Texas public schools can’t withhold students’ health information from parents, Attorney General Ken Paxton said in an opinion released Tuesday.
The opinion comes after a lawmaker expressed concerns that some school officials suggested to staff that student confidentiality should be respected, such as if a student identifies as transgender or nonbinary.
Paxton wrote that if schools officials fail to work with parents and provide information about their child, it could subject the district to civil liability and financial ramifications.
“Parents possess a fundamental right to make decisions concerning the care, custody, and control of their child,” he wrote in the opinion, which is nonbinding.
His determination comes as Republicans across the country are leaning into “parental rights” as a rallying cry, fueled by angst over the way issues of race, gender and sexuality are discussed in classrooms.

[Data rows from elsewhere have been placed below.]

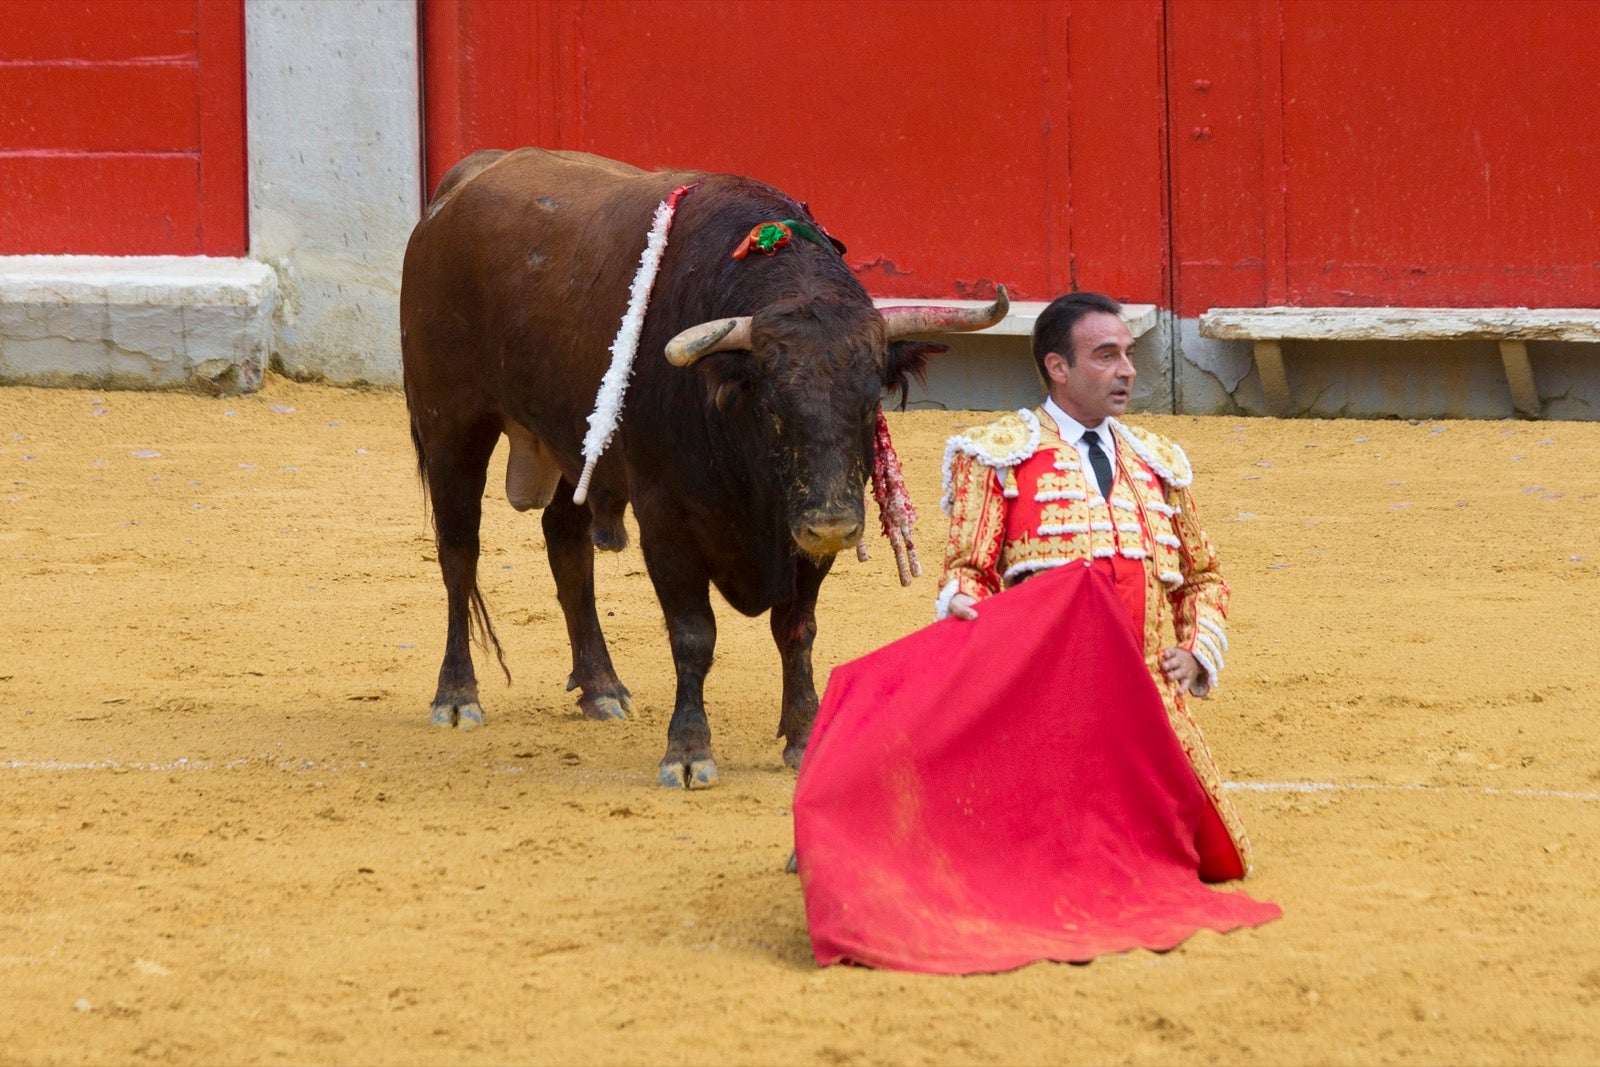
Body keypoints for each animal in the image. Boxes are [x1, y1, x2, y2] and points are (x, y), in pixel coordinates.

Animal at [400, 147, 998, 783]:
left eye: (869, 401)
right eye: (769, 403)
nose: (834, 527)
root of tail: (460, 187)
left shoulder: (803, 526)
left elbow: (797, 629)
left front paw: (803, 734)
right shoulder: (667, 521)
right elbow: (693, 634)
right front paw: (688, 751)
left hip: (575, 443)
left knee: (566, 542)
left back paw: (601, 687)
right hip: (450, 423)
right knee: (459, 550)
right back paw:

The opinion stemmed from a request by Rep. Briscoe Cain, R-Deer Park. He cited concerns raised by a concerned parent about districts potentially shielding student information.
As an example, Cain attached to what appeared to be a presentation slide addressing students’ right to confidentiality. It describes how students can be referred to as something other than their legal name, but that the teacher should always use the student’s legal name when communicating with a parent – unless the student requests otherwise.
It also says that students may be called by their preferred pronouns. Some LGBT students use different pronouns or names at school, but may not feel comfortable disclosing that information to their families.
His letter also links to a document from the Texas Association of School Boards that addresses legal issues related to transgender students, including guidance on how to proceed if a student requests that a district employee not tell his or her parent about their gender identity.
It notes that “it is important to keep in mind that transgender students are at a particular risk of harm, including self harm, when a parent disagrees with the student’s gender identity.”
Cain wrote that he believes “the ideology that the government, not parents, knows what’s best for children, has infiltrated our schools in Texas.”
Paxton’s opinion includes an acknowledgment that, in rare circumstances, health care professionals are allowed to limit access to records if they determine it would be harmful to a patient’s physical, mental or emotional health.